Of course, until Elizabeth learns differently, the Bennets believe that Mr. Gardiner is the only person available to settle Lydia’s marriage with Wickham by paying a great deal of money for his commission, and for the discharge of his numerous debts (311). Elizabeth believes that it “must be [her] uncle’s doings” that finally convince Wickham to marry Lydia, and that the kindness of Mr. and Mrs. Gardiner “can never be requited” (312). Mr. Bennet naturally turns to his own family for help, and Mr. Gardiner, rather than Mr. Bennet himself or Mrs. Philips’ husband, is in the best position to offer it. Even after the reader learns that it is Mr. Darcy who paid for the marriage of Wickham and Lydia, it is still understandable that he goes to Mr. Gardiner to acquaint him with his decision. Mr. Gardiner, because of their interactions in Derbyshire, is really the only member of the Bennet’s extended family to whom Mr. Darcy can turn, as he “did not judge [Mr. Bennet] to be a person whom he could so properly consult as [Mr. Gardiner]” (328). He also knows that he can help anonymously, which could not happen if he were to approach Mr. Bennet.

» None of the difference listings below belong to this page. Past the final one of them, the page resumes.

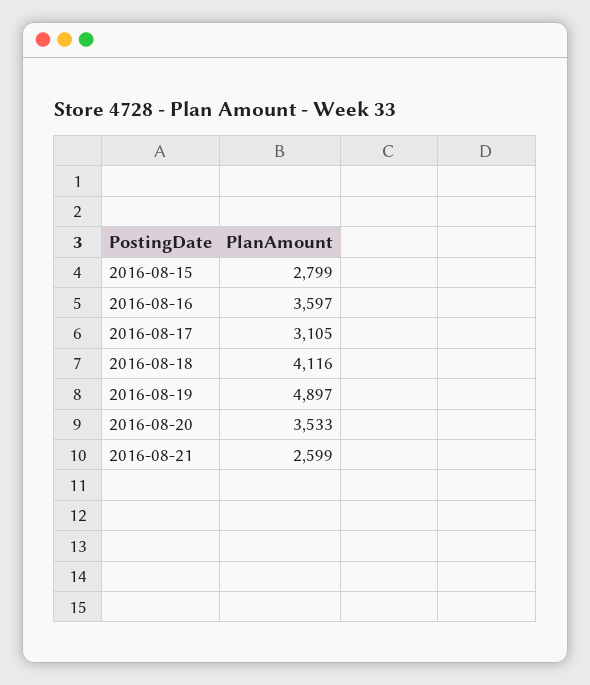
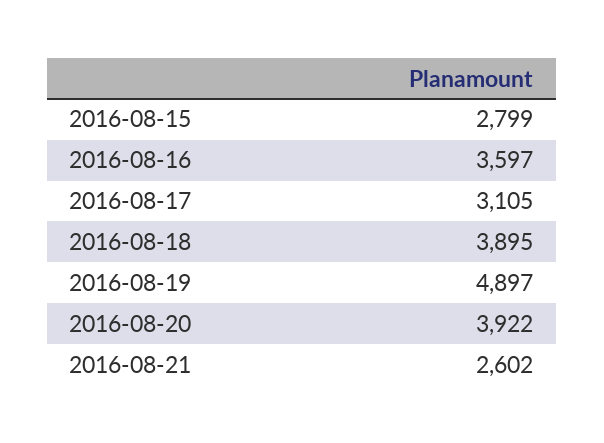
2016-08-18: 4116 -> 3895
2016-08-20: 3533 -> 3922
2016-08-21: 2599 -> 2602

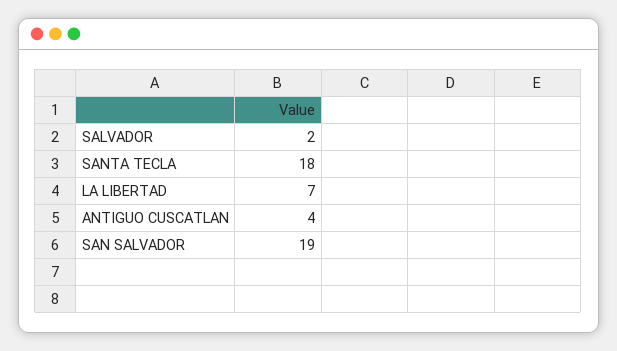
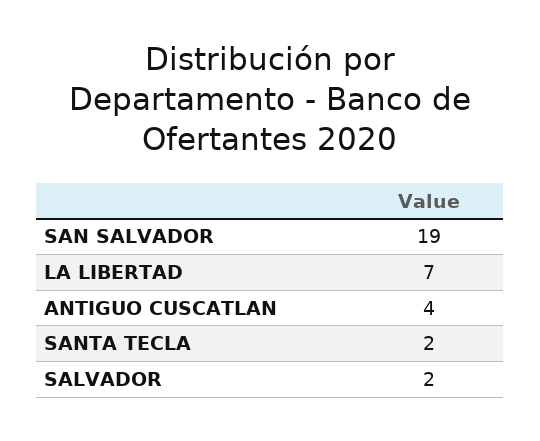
SANTA TECLA: 18 -> 2

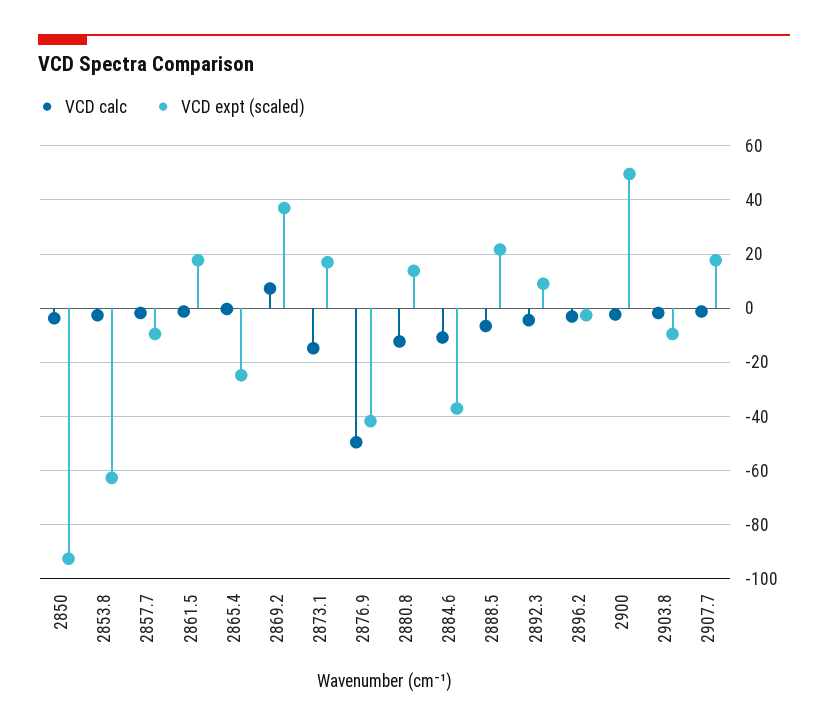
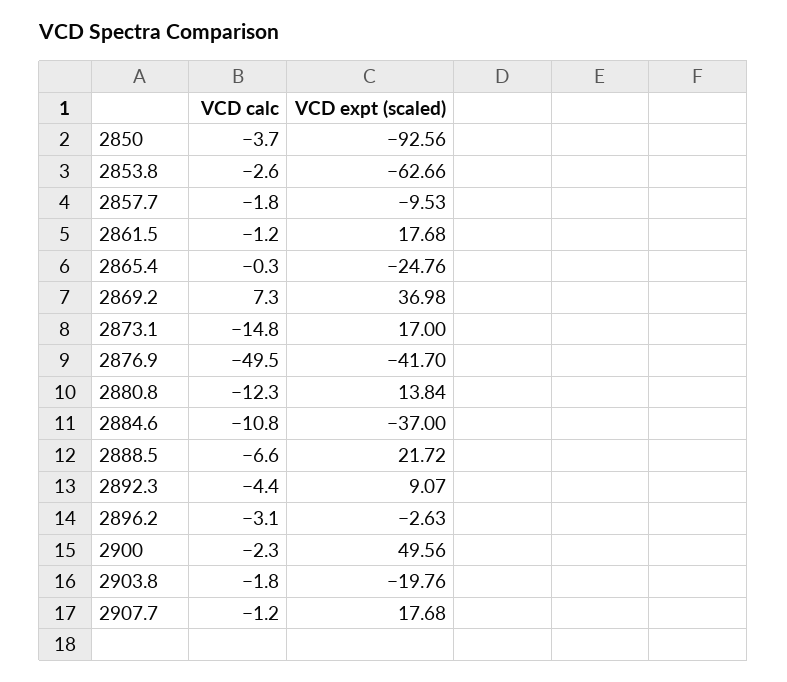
VCD expt (scaled), 2903.8: -10 -> -19.76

Not only do the marriages of Mr. Gardiner, Mrs. Bennet, and Mrs. Philips affect their own movements on the social scale, but they also must represent the possible consequences of choosing a prospective marriage partner to the younger generation. The five Miss Bennets have few marriages to observe closely other than those within their own family. Mrs. Philips, to the reader, does not seem unhappy in her marriage, but she is least like any of her nieces. Lydia, who is most like Mrs. Bennet and quite the “favorite with her mother” (82), moves just as easily along the social scale as does Mrs. Bennet, yet she moves in another direction. Whereas Mrs. Bennet marries a gentleman and gains an estate, Lydia marries Wickham, who is a gentleman in name only, and she gains nothing but a shameful reputation. Though the daughter has married differently than her mother, the transition in social standing is just as easy for Lydia as it was for Mrs. Bennet, because the entire process of ensuring her marriage was conducted by her relations. Lydia fails to see the “impropriety” of marrying so abruptly (251), and Mrs. Gardiner tells Elizabeth that, while Lydia was staying with the Gardiners, Mrs. Gardiner was “sure she did not listen” to anything Mrs. Gardiner had to say and was guided instead by her own foolish fancy (329). Elizabeth’s character and judgment, on the other hand, seem to be more of a hybrid of her father and uncle, but she ultimately judges her uncle’s marriage to be the proper model. Elizabeth notes that there is a “continual breach of conjugal obligation and decorum which…is highly reprehensible” in her own parents’ marriage (251). Also, while her own family has been the source of “mortifying, yet merited reproach” (227), Elizabeth and Darcy remain “on the most intimate terms” with the Gardiners, whom they credit as the “means of uniting them” (385). Not only are the Gardiners a model of the suitable and affectionate marriage, they inspire the same in those who attend them. Unlike Mr. Gardiner, Elizabeth significantly heightens her social standing through her marriage to Mr. Darcy. Nonetheless, she remains comparable to her uncle, because, like him, her struggle for respect and success is not easy as it is for both her mother and sister. The older generation of siblings, in choosing their respective spouses, creates a kind of mirror through which the younger generation of siblings can view their possible futures, should they choose their partners similarly.
Austen, Jane. Pride and Prejudice. 1813. Ed. Robert Irvine. Orchard Park, NY: Broadview Press Ltd., 2002.